Can state deficit spending be used to artificially add to the mass of profits? And if so, would deficit spending account for the rather ambiguous (even contradictory) results labor theorists’ produce when they try to empirically substantiate Marx’s thesis on the falling rate of profit?

In his 2013 paper, the Australian labor theorist, Peter Jones, provided a persuasive argument that the fascist state can indeed augment or subsidize the rate of profit through its deficit spending. And he argues this capacity can explain much of the ambiguous results labor theorists have produced over the last three decades as they attempt to empirically demonstrate or disprove Marx’s argument on the role played by the falling rate of profit in capitalist crisis.

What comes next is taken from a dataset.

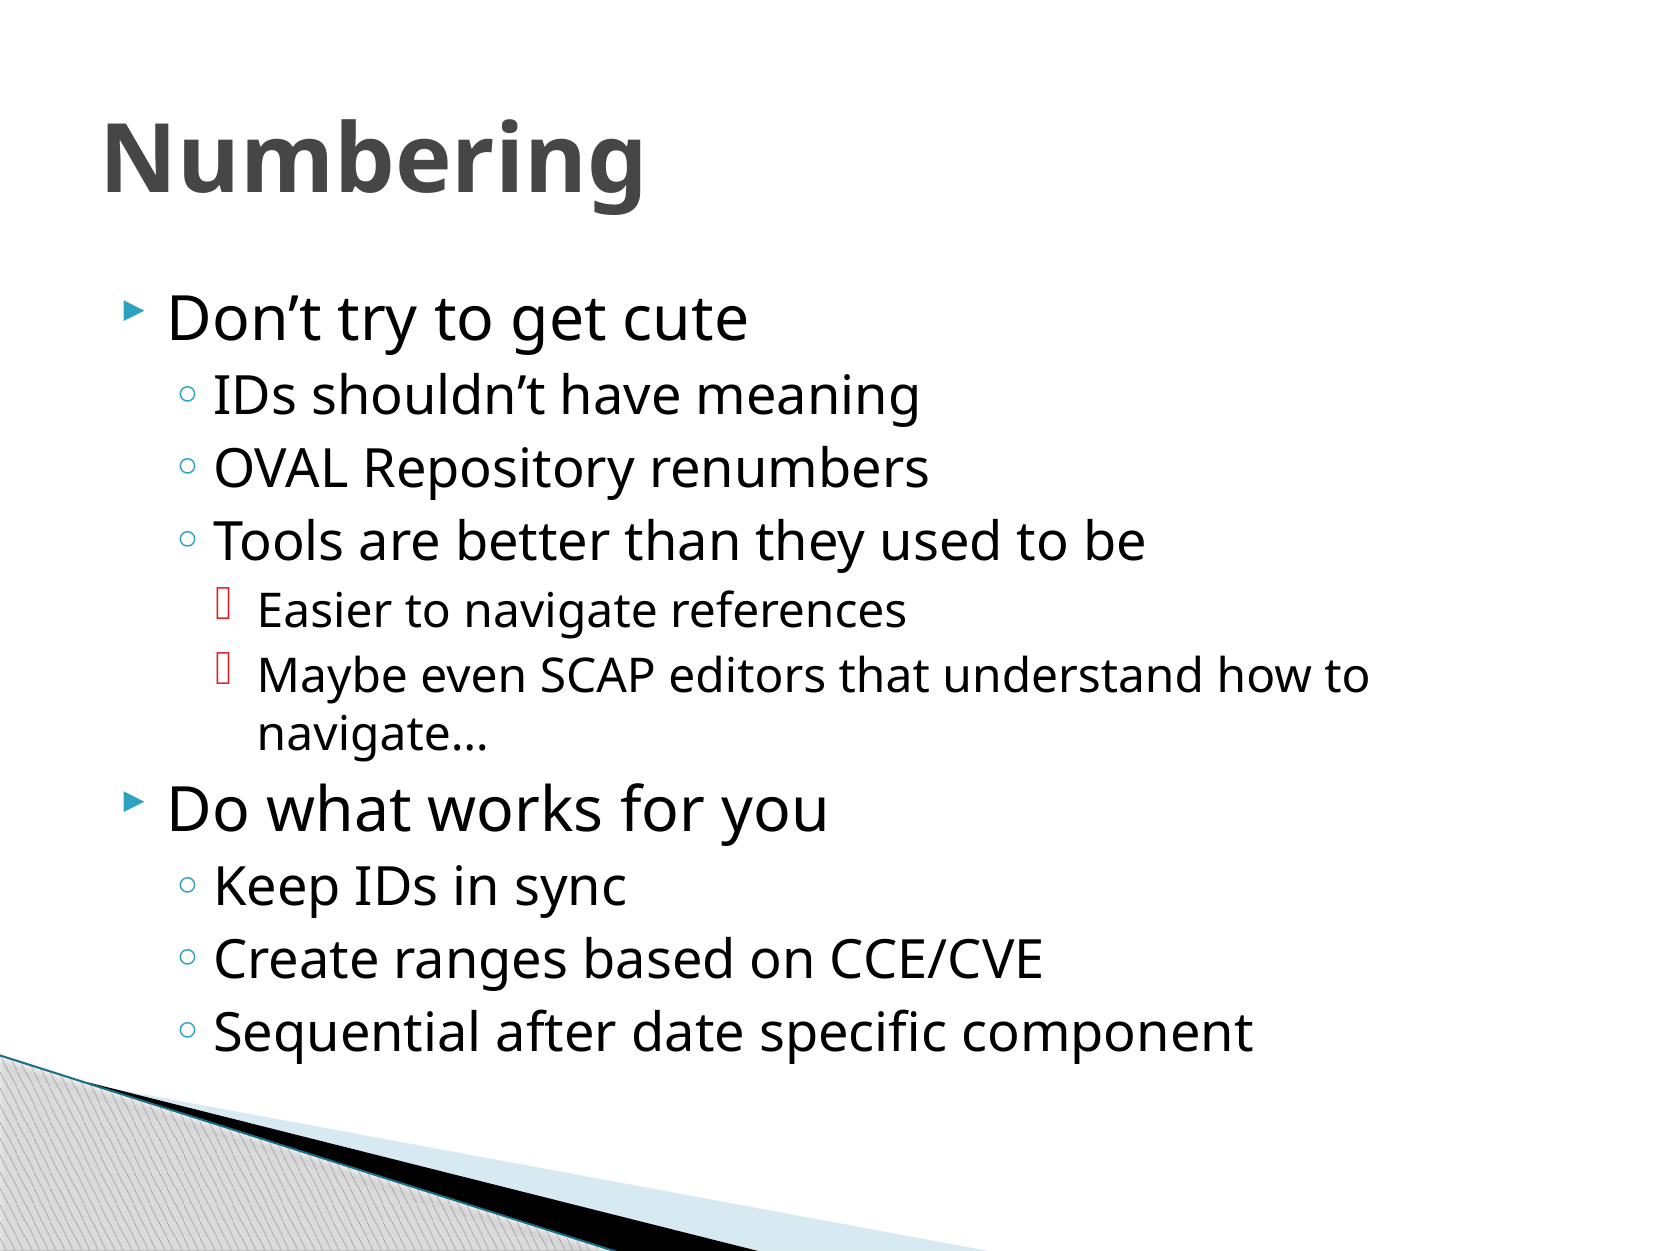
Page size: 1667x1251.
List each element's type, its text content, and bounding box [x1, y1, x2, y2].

list Don’t try to get cute IDs shouldn’t have meaning OVAL Repository renumbers Tools are better than they used to be Easier to navigate references Maybe even SCAP editors that understand how to navigate… Do what works for you Keep IDs in sync Create ranges based on CCE/CVE Sequential after date specific component [83, 270, 1584, 1095]
title Numbering [83, 50, 1584, 259]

According to Jones, government borrowing mystifies economic relations by making it appear as if the state can consume surplus value without reducing either profits or wages. If labor theorists do not account for this false appearance, they are implicitly accepting the Keynesian assumption embedded in mainstream economics that government borrowing can create new surplus value.

In his 2012 paper, “Could Keynes end the slump? Introducing the Marxist multiplier”, Gugliemo Carchedi discussed how Keynesian deficits spending works and, like Jones, concluded this deficit spending cannot create money (or, more accurately, value) out of nothing. However, he went one step further: Carchedi argued that once the state began to repay its debt, it would have to raise taxes for this purpose. Whatever additional ‘demand’ the state created by deficit spending during an economic downturn would turn out only to be deferred taxation on the population. Essentially, since the state is not a producer of commodities, it could only bring spending forward; this credit funded ‘prosperity’ would have to be repaid at some point by higher taxes.

Carchedi’s argument may or may not be correct in the long run, but Jones’ paper suggests Washington has been able to run deficits — and, therefore, artificially prop up profits — over a fairly long period of time without running into the need to balance its budget. For more than thirty years, the US has been able to spend more than it takes in without apparent difficulty or obvious limits.